Look, if you will, at the beggar nations of the world, and search the heart of the poor among peoples, and I am convinced that you will find in these also corroborative evidence of truths I have tried here to touch upon but lightly. Let be their follies and their mistakes and all their incredible assumptions: who shall declare that poverty has not enriched them likewise? And among them, shall you not find high and royal and single spirits, who, like Horatio, have both known and loved the world and triumphed over it without animosity? To have known and yet to have loved the world! Is not this the real heart of the matter? Is not this the true test after all, and the indisputable mark of a king's son?
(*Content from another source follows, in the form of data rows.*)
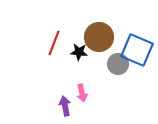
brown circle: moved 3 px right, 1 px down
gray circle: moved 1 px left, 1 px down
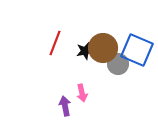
brown circle: moved 4 px right, 11 px down
red line: moved 1 px right
black star: moved 6 px right, 1 px up; rotated 18 degrees counterclockwise
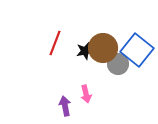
blue square: rotated 16 degrees clockwise
pink arrow: moved 4 px right, 1 px down
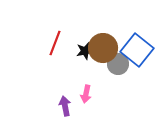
pink arrow: rotated 24 degrees clockwise
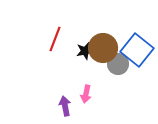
red line: moved 4 px up
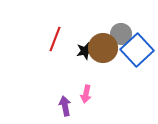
blue square: rotated 8 degrees clockwise
gray circle: moved 3 px right, 30 px up
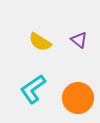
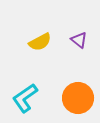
yellow semicircle: rotated 60 degrees counterclockwise
cyan L-shape: moved 8 px left, 9 px down
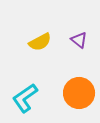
orange circle: moved 1 px right, 5 px up
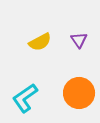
purple triangle: rotated 18 degrees clockwise
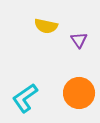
yellow semicircle: moved 6 px right, 16 px up; rotated 40 degrees clockwise
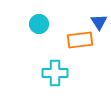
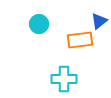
blue triangle: moved 1 px up; rotated 24 degrees clockwise
cyan cross: moved 9 px right, 6 px down
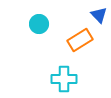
blue triangle: moved 6 px up; rotated 36 degrees counterclockwise
orange rectangle: rotated 25 degrees counterclockwise
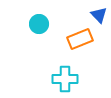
orange rectangle: moved 1 px up; rotated 10 degrees clockwise
cyan cross: moved 1 px right
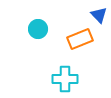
cyan circle: moved 1 px left, 5 px down
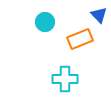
cyan circle: moved 7 px right, 7 px up
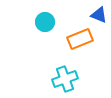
blue triangle: rotated 24 degrees counterclockwise
cyan cross: rotated 20 degrees counterclockwise
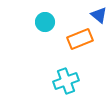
blue triangle: rotated 18 degrees clockwise
cyan cross: moved 1 px right, 2 px down
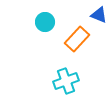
blue triangle: rotated 18 degrees counterclockwise
orange rectangle: moved 3 px left; rotated 25 degrees counterclockwise
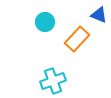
cyan cross: moved 13 px left
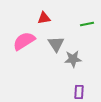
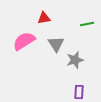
gray star: moved 2 px right, 1 px down; rotated 12 degrees counterclockwise
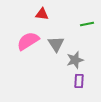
red triangle: moved 2 px left, 4 px up; rotated 16 degrees clockwise
pink semicircle: moved 4 px right
purple rectangle: moved 11 px up
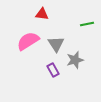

And shall you not find it oftener among the poor than elsewhere? For he cannot be said to know the world who has never been at its mercy; even as only he can be said to have triumphed over it, who, having suffered all things at its hands, yet loves it with unconquerable fidelity.

GUESTS

I
RELATIONS OF THE SPIRIT

In his essay on "Character" Emerson points to the mutation and change of religions and theological teachings, and then thunders characteristically, "The moral sentiment alone is omnipotent." Now, Emerson never takes away anything traditional and cherished, but he puts something nobler into your hands in place of it. Hear him: "The lines of religious sects are very shifting, their platforms unstable; the whole science of theology of great uncertainty. No man can tell what religious revolutions await us in the next years." Then with thundering assurance he gives us the coveted reassurance. "But the science of ethics has no mutation. The pulpit may shake, but this platform will not. All the victories of religion belong to the moral sentiment."

I wish it were given me to speak with some such force and truth of what we are wont to call education. Theories are very shifting; the whole science of instruction is of great uncertainty. No man can tell what pedagogic revolutions await us. But the educational value of life has no uncertainty. Schools may come and go; this, the school of life, remains—the greatest of them all. The highest attainments of mankind are due to its teachings.

In still another essay, Emerson, depicting, we suppose, the ideal not the academic scholar, declares with the same tonic forcefulness that "his use of books is occasional and infinitely subordinate; that he should read a little proudly, as one who knows the original and cannot therefore very highly value the copy." Always, life is to Emerson the greater art, and learning, literature, and all other arts whatsoever, but lesser things. "You send your child to the schoolmaster," he flings out, "but it is the schoolboys who educate him."

Precisely. When shall we have taken wholly to heart the so obvious truth? It cannot be but the author of the "Greatest Show on Earth" was right. The world likes to be humbugged; else why all this elaboration of educational systems and theories, educational forms and creeds, this multiplication of modern methods and "didactic material"? These are, indeed, but things that change and fluctuate, and already are on the way to being superseded. Meanwhile the older and larger schoolroom of Life never closes its doors, makes no bid for patronage, retains its old teachers, changes its methods not at all, and still turns out the best pupils.

My own education is generally thought to be above the average. It is my belief that it would be far less considerable but for those various circumstances which in my childhood denied me much schooling, and accorded me a good deal of staying at home.